"The only thing I want," he said, his arms around her, "the only thing I want in the world is just to take you home and take care of you."
She kissed him, a hushed solemnity in her heart. He was so good, so fine and strong. With all her soul she longed to be worthy of him, to make him happy, to be able to build with him a serene and beautiful life.
The days went by with surprising slowness. In the mornings, waking with the first twittering of the birds in the vines over the sleeping porch, she started upright, to relax again on the pillows and stretch luxuriously between the cool sheets, with delicious realization that the whole, long day was hers. But her body, filled with energy, rebelled at inaction. She rose, busying her mind with small plans while she dressed and breakfasted. At ten o'clock she could think of nothing more to do to the house or the garden, and still time stretched before her, prolonged indefinitely, empty.
The house, lamentably failing as an occupation, became a prison. She escaped from it to the streets. She shopped leisurely, comparing colors and fabrics and prices, seeking the bargains she had been obliged to forego while she was working. An afternoon spent in this way might save her a dollar, and her business sense grinned at her sardonically. She might meet an acquaintance, a woman who lived near her, and over ices elaborately disguised with syrups and nuts they could talk of the movies, the weather, the stupidities of servants. Time had become an adversary to be destroyed as pleasantly as possible. In the long, lazy afternoons she sat on a neighboring porch, listening to talk about details, magnified, distorted, handled over and over again, and while her fingers were busy at an embroidery hoop, stitching bits of thread back and forth through bits of cloth, her mind yawned with boredom.
At night, letting down her hair, she looked back at a day gone from her life, a day spent in sweeping and dusting and making pleasant a house that must be swept and dusted and made pleasant on the morrow, a day that had accomplished several inches of scalloping on a table-cloth, and she was overwhelmed with a sense of futility. "After all, I've rather enjoyed it," she said. "To enjoy a day—what more can one do with it?" The argument rang hollow in her mind, answered only by an uneasy silence.
If she were with Paul the days would mean more, she told herself. But it seemed best to remain in San José until the first legal formalities were done. The case, her lawyer told her, would come on the court calendar in four or five weeks. She would have no difficulty in getting a decree. "But can't you charge something to make it more impressive? No violence? He never hit you or threw anything at you?" The lawyer's eyes filled with a certain eagerness. Wincing, she told him with cold fury that she would charge nothing but desertion. No, she wanted no alimony. When, disappointed, he had jotted these details on a pad and tried with professional jocularity to make her smile, she escaped, shrinking with loathing.
Something like this she must endure again, upon a witness-stand in open court. Better to face it alone, to finish it and push it behind her into the past before she went to Ripley to meet the shrewd interest of Mrs. Masters and the warmth of Paul's sympathy. Meantime her life seemed motionless as a treadmill is motionless, and a vague irritation nagged at her nerves.
She began to frequent the public library.
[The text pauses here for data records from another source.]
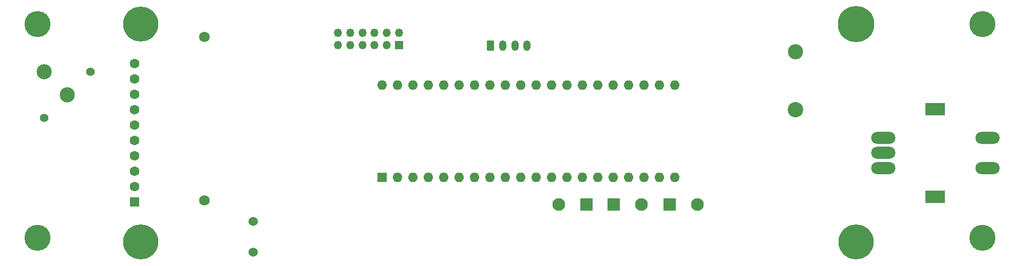
<source format=gbs>
%TF.GenerationSoftware,KiCad,Pcbnew,(6.0.0-rc1-393-g0ad0627bb0)*%
%TF.CreationDate,2021-12-16T01:21:56+00:00*%
%TF.ProjectId,solarpump_disp,736f6c61-7270-4756-9d70-5f646973702e,1.0*%
%TF.SameCoordinates,Original*%
%TF.FileFunction,Soldermask,Bot*%
%TF.FilePolarity,Negative*%
%FSLAX46Y46*%
G04 Gerber Fmt 4.6, Leading zero omitted, Abs format (unit mm)*
G04 Created by KiCad (PCBNEW (6.0.0-rc1-393-g0ad0627bb0)) date 2021-12-16 01:21:56*
%MOMM*%
%LPD*%
G01*
G04 APERTURE LIST*
G04 Aperture macros list*
%AMRoundRect*
0 Rectangle with rounded corners*
0 $1 Rounding radius*
0 $2 $3 $4 $5 $6 $7 $8 $9 X,Y pos of 4 corners*
0 Add a 4 corners polygon primitive as box body*
4,1,4,$2,$3,$4,$5,$6,$7,$8,$9,$2,$3,0*
0 Add four circle primitives for the rounded corners*
1,1,$1+$1,$2,$3*
1,1,$1+$1,$4,$5*
1,1,$1+$1,$6,$7*
1,1,$1+$1,$8,$9*
0 Add four rect primitives between the rounded corners*
20,1,$1+$1,$2,$3,$4,$5,0*
20,1,$1+$1,$4,$5,$6,$7,0*
20,1,$1+$1,$6,$7,$8,$9,0*
20,1,$1+$1,$8,$9,$2,$3,0*%
G04 Aperture macros list end*
%ADD10C,4.300000*%
%ADD11O,4.000000X2.000000*%
%ADD12R,3.200000X2.000000*%
%ADD13R,1.600000X1.600000*%
%ADD14O,1.600000X1.600000*%
%ADD15RoundRect,0.250001X-0.799999X-0.799999X0.799999X-0.799999X0.799999X0.799999X-0.799999X0.799999X0*%
%ADD16C,2.100000*%
%ADD17C,1.400000*%
%ADD18C,2.500000*%
%ADD19RoundRect,0.250001X0.799999X0.799999X-0.799999X0.799999X-0.799999X-0.799999X0.799999X-0.799999X0*%
%ADD20C,5.800000*%
%ADD21C,6.000000*%
%ADD22C,1.600000*%
%ADD23C,2.540000*%
%ADD24RoundRect,0.250000X-0.350000X-0.625000X0.350000X-0.625000X0.350000X0.625000X-0.350000X0.625000X0*%
%ADD25O,1.200000X1.750000*%
%ADD26R,1.350000X1.350000*%
%ADD27O,1.350000X1.350000*%
%ADD28C,1.750000*%
%ADD29C,1.524000*%
G04 APERTURE END LIST*
D10*
%TO.C,H7*%
X178054000Y-52578000D03*
%TD*%
%TO.C,H6*%
X178054000Y-17272000D03*
%TD*%
D11*
%TO.C,SW2*%
X161672600Y-36029900D03*
X161672600Y-41029900D03*
X161672600Y-38529900D03*
D12*
X170294600Y-31280900D03*
X170294000Y-45783300D03*
D11*
X178916000Y-41004500D03*
X178916000Y-36004500D03*
%TD*%
D13*
%TO.C,M3*%
X79074000Y-42532277D03*
D14*
X81614000Y-42532277D03*
X84154000Y-42532277D03*
X86694000Y-42532277D03*
X89234000Y-42532277D03*
X91774000Y-42532277D03*
X94314000Y-42532277D03*
X96854000Y-42532277D03*
X99394000Y-42532277D03*
X101934000Y-42532277D03*
X104474000Y-42532277D03*
X107014000Y-42532277D03*
X109554000Y-42532277D03*
X112094000Y-42532277D03*
X114634000Y-42532277D03*
X117174000Y-42532277D03*
X119714000Y-42532277D03*
X122254000Y-42532277D03*
X124794000Y-42532277D03*
X127334000Y-42532277D03*
X127334000Y-27292277D03*
X124794000Y-27292277D03*
X122254000Y-27292277D03*
X119714000Y-27292277D03*
X117174000Y-27292277D03*
X114634000Y-27292277D03*
X112094000Y-27292277D03*
X109554000Y-27292277D03*
X107014000Y-27292277D03*
X104474000Y-27292277D03*
X101934000Y-27292277D03*
X99394000Y-27292277D03*
X96854000Y-27292277D03*
X94314000Y-27292277D03*
X91774000Y-27292277D03*
X89234000Y-27292277D03*
X86694000Y-27292277D03*
X84154000Y-27292277D03*
X81614000Y-27292277D03*
X79074000Y-27292277D03*
%TD*%
D15*
%TO.C,SW4*%
X117257800Y-47091600D03*
D16*
X121857800Y-47091600D03*
%TD*%
D15*
%TO.C,SW5*%
X126466600Y-47091600D03*
D16*
X131066600Y-47091600D03*
%TD*%
D17*
%TO.C,SW1*%
X30963000Y-25121000D03*
X23343000Y-32741000D03*
D18*
X23343000Y-25121000D03*
X27153000Y-28931000D03*
%TD*%
D10*
%TO.C,H8*%
X22256235Y-52578000D03*
%TD*%
D19*
%TO.C,SW3*%
X112790000Y-47091600D03*
D16*
X108190000Y-47091600D03*
%TD*%
D20*
%TO.C,J11*%
X157259281Y-53264800D03*
D21*
X157259281Y-17264800D03*
D20*
X39259281Y-53264800D03*
X39259281Y-17264800D03*
D13*
X38259281Y-46659800D03*
D22*
X38259281Y-44119800D03*
X38259281Y-41579800D03*
X38259281Y-39039800D03*
X38259281Y-36499800D03*
X38259281Y-33959800D03*
X38259281Y-31419800D03*
X38259281Y-28879800D03*
X38259281Y-26339800D03*
X38259281Y-23799800D03*
%TD*%
D10*
%TO.C,H5*%
X22256235Y-17272000D03*
%TD*%
D18*
%TO.C,BT2*%
X147193000Y-21844000D03*
D23*
X147193000Y-31374000D03*
%TD*%
D24*
%TO.C,J12*%
X96977200Y-20777200D03*
D25*
X98977200Y-20777200D03*
X100977200Y-20777200D03*
X102977200Y-20777200D03*
%TD*%
D26*
%TO.C,J6*%
X81835000Y-20685000D03*
D27*
X81835000Y-18685000D03*
X79835000Y-20685000D03*
X79835000Y-18685000D03*
X77835000Y-20685000D03*
X77835000Y-18685000D03*
X75835000Y-20685000D03*
X75835000Y-18685000D03*
X73835000Y-20685000D03*
X73835000Y-18685000D03*
X71835000Y-20685000D03*
X71835000Y-18685000D03*
%TD*%
D28*
%TO.C,BZ1*%
X49784000Y-46393000D03*
X49784000Y-19393000D03*
D29*
X57862600Y-49861800D03*
X57862600Y-54961800D03*
%TD*%
M02*

</source>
In a locked room, to which the librarian gave her the key after an embarrassed scrutiny, she found on forbidden shelves a history of marriage, and curled among the cushions on her window-seat, she spent an afternoon absorbed in tracing that institution from the first faint appreciation of the property value of women into the labyrinth of custom and morality to which it led. She became interested in marriage laws, and discovered with amazement the contracts so blithely entered upon by men and women who would not so unquestioningly subscribe to any other legal agreement. When she wearied of this subject, she turned to others and, with an interest sharpened by the European news, she devoured history and floundered beyond her depths in economics. She bought a French dictionary and grammar and, finding them but palely alluring in themselves, she boldly attacked La Livre de Mon Ami, digging the meaning from its charming pages eagerly as a miner washing gold. But the nights found her still haunted by a restlessness as miserable and vague as that of unused muscles. "I wish I were doing something!" she cried.